Assignment: Rewrite the data below as a numbered list, beginning with the line containing "Other types of mattress bases" and continuing through the line containing "Empowering Marines and", both included. Skip blank lines, include nothing outside that range, and leave out the pictures.

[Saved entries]
########
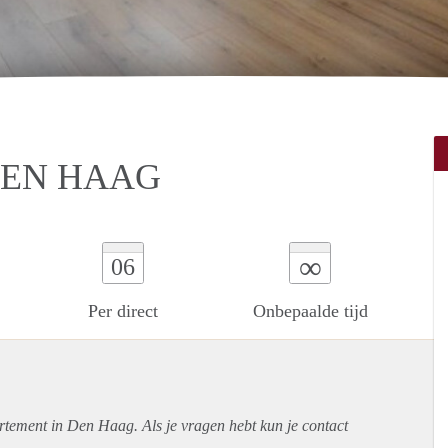
DEN HAAG
∞
06
Per direct
Onbepaalde tijd
rtement
in Den Haag. Als je vragen hebt kun je contact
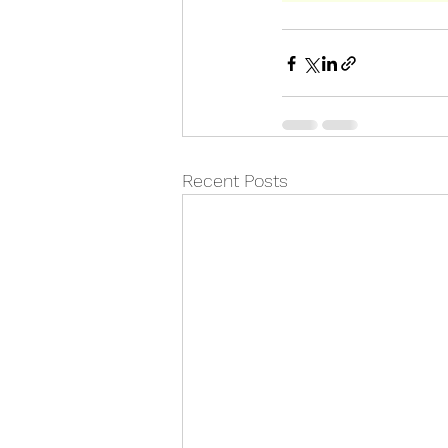
Recent Posts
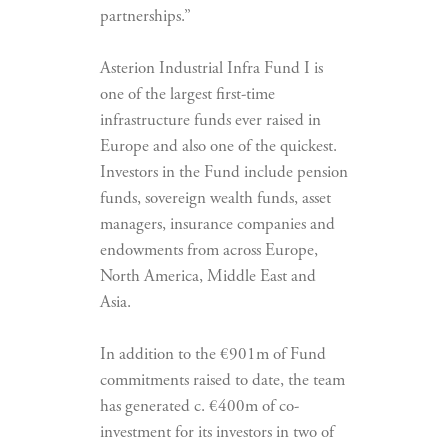
partnerships.”
Asterion Industrial Infra Fund I is
one of the largest first-time
infrastructure funds ever raised in
Europe and also one of the quickest.
Investors in the Fund include pension
funds, sovereign wealth funds, asset
managers, insurance companies and
endowments from across Europe,
North America, Middle East and
Asia.
In addition to the €901m of Fund
commitments raised to date, the team
has generated c. €400m of co-
investment for its investors in two of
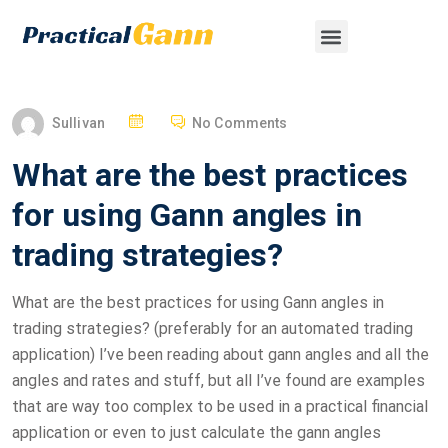
Sullivan
No Comments
What are the best practices
for using Gann angles in
trading strategies?
What are the best practices for using Gann angles in
trading strategies? (preferably for an automated trading
application) I’ve been reading about gann angles and all the
angles and rates and stuff, but all I’ve found are examples
that are way too complex to be used in a practical financial
application or even to just calculate the gann angles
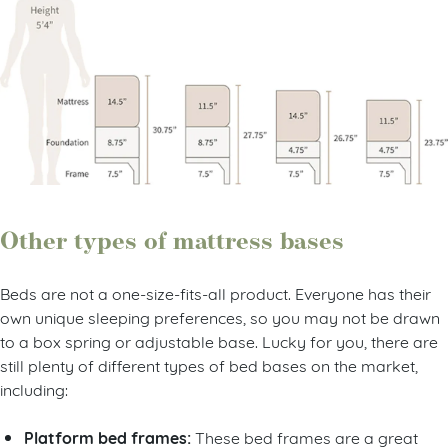
Other types of mattress bases
Beds are not a one-size-fits-all product. Everyone has their
own unique sleeping preferences, so you may not be drawn
to a box spring or adjustable base. Lucky for you, there are
still plenty of different types of bed bases on the market,
including:
Platform bed frames:
These bed frames are a great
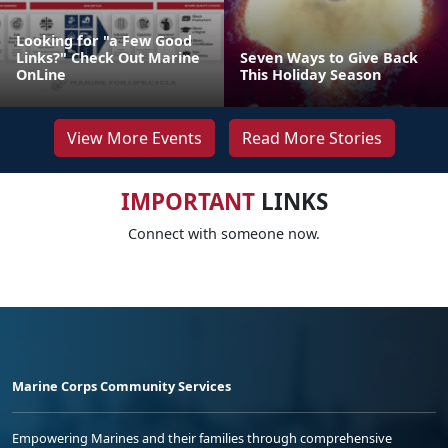
Looking for "a Few Good
Links?" Check Out Marine
Seven Ways to Give Back
OnLine
This Holiday Season
View More Events
Read More Stories
IMPORTANT
LINKS
Connect with someone now.
Marine Corps Community Services
Empowering Marines and their families through comprehensive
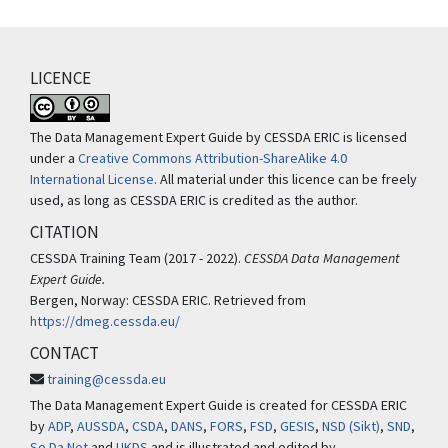
LICENCE
The Data Management Expert Guide by CESSDA ERIC is licensed
under a
Creative Commons Attribution-ShareAlike 4.0
International License
. All material under this licence can be freely
used, as long as CESSDA ERIC is credited as the author.
CITATION
CESSDA Training Team (2017 - 2022).
CESSDA Data Management
Expert Guide.
Bergen, Norway: CESSDA ERIC. Retrieved from
https://dmeg.cessda.eu/
CONTACT
training@cessda.eu
The Data Management Expert Guide is created for CESSDA ERIC
by
ADP
,
AUSSDA
,
CSDA
,
DANS
,
FORS
,
FSD
,
GESIS
,
NSD (Sikt)
,
SND
,
So.Da.Net
and
UKDS
and is illustrated and edited by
########
Output:
1. Other types of mattress bases
2. Beds are not a one-size-fits-all product. Everyone has their
3. own unique sleeping preferences, so you may not be drawn
4. to a box spring or adjustable base. Lucky for you, there are
5. still plenty of different types of bed bases on the market,
6. including:
7. Platform bed frames:
8. These bed frames are a great
9. Looking for "a Few Good
10. Links?" Check Out Marine
11. Seven Ways to Give Back
12. OnLine
13. This Holiday Season
14. View More Events
15. Read More Stories
16. IMPORTANT
17. LINKS
18. Connect with someone now.
19. Marine Corps Community Services
20. Empowering Marines and their families through comprehensive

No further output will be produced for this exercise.